Dietary Resilience: Eat Well to Age Well

Adequate nutrition is crucial for healthy aging. Older adulthood often brings many social and health changes that can make it difficult to sustain a healthy diet. A recent article identified strategies used by community-dwelling older adults who demonstrate dietary resilience—maintaining healthy nutrition in the face of dietary challenges.

There are many changes associated with aging that can lead to poor nutrition, such as physiological changes in appetite regulation, new limitations to mobility that can make acquiring food more challenging, and reduced social networks, particularly widowhood. There is a good deal of research highlighting the health risks of reduced food intake, but little is known about factors that can contribute to good dietary habits among older adults. The authors propose the concept of dietary resilience in order to encourage researchers and practitioners to enhance our collective understanding of how to encourage healthy eating throughout the life course.

The researchers recruited 30 individuals who were part of the Québec Longitudinal Study on Nutrition and Successful Aging (NuAge), which is a stratified sample of older adults drawn from the Medicare database of the Canadian province of Québec. Twenty of the participants were classified as “resilient eaters,” and maintained or improved the quality of their diet over the three-year study period, while the remaining ten showed “diet vulnerability,” or were unable to maintain a nutritious diet. The majority of the participants were culturally French-Canadian and ranged in age from 68 to 86.

The article identifies four core themes that were articulated by resilient eaters. Prioritizing eating well and doing whatever it takes to keep eating well were motivations expressed by resilient eaters who consciously made efforts to maintain a good diet. Some focused on the pleasure of good eating, while others stated that they were driven more by health goals.
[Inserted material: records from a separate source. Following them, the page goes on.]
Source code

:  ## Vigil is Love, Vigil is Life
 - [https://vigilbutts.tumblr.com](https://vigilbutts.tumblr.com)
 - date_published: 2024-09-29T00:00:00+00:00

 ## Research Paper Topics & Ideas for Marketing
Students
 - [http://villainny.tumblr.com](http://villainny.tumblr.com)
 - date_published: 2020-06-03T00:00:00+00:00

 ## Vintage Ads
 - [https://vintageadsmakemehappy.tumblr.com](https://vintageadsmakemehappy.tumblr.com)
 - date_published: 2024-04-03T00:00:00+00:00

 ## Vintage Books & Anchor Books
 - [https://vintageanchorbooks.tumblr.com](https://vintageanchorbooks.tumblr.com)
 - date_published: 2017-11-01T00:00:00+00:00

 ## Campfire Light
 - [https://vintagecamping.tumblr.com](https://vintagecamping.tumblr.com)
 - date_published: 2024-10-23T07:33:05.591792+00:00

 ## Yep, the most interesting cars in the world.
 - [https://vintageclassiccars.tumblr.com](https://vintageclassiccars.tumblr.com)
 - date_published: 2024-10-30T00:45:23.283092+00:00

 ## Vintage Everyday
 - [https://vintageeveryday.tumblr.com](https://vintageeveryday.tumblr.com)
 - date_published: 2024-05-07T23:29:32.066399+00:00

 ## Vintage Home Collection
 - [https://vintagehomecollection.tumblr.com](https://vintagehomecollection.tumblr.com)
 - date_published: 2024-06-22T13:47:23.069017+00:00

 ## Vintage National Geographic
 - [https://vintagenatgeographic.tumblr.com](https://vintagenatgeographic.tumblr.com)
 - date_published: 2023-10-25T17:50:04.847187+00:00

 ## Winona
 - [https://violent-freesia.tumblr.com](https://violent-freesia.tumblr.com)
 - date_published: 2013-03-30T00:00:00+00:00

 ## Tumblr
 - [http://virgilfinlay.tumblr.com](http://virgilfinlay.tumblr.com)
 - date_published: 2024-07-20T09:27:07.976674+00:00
Being able to do it yourself or getting help when you need it were two themes relating to the resources needed to maintain dietary resilience.

As the authors note, being able to eat well depends on having certain resources, particularly a combination of knowledge, skills, health, mobility, and adequate finances. Individuals without these resources need to rely on either formal services, such as commercial or government agencies, or informal support that friends and family may provide. For many, there is a stigma attached to needing outside assistance, so the authors recommend that practitioners and policy makers remind the public and individuals of the occasional need for support.

This article outlines several strategies used by a sample of community-dwelling older adults to maintain dietary resilience. Such research provides practitioners and researchers with tools to help overcome barriers to healthy eating such as food apathy, social isolation, and insufficient resources.

Source:

Vesnaver E, Keller HH, Payette H, and Shatenstein B (2011). Dietary resilience as described by older community-dwelling adults from the NuAge study—“If there is a will, there is a way!” Appetite [epub ahead of print].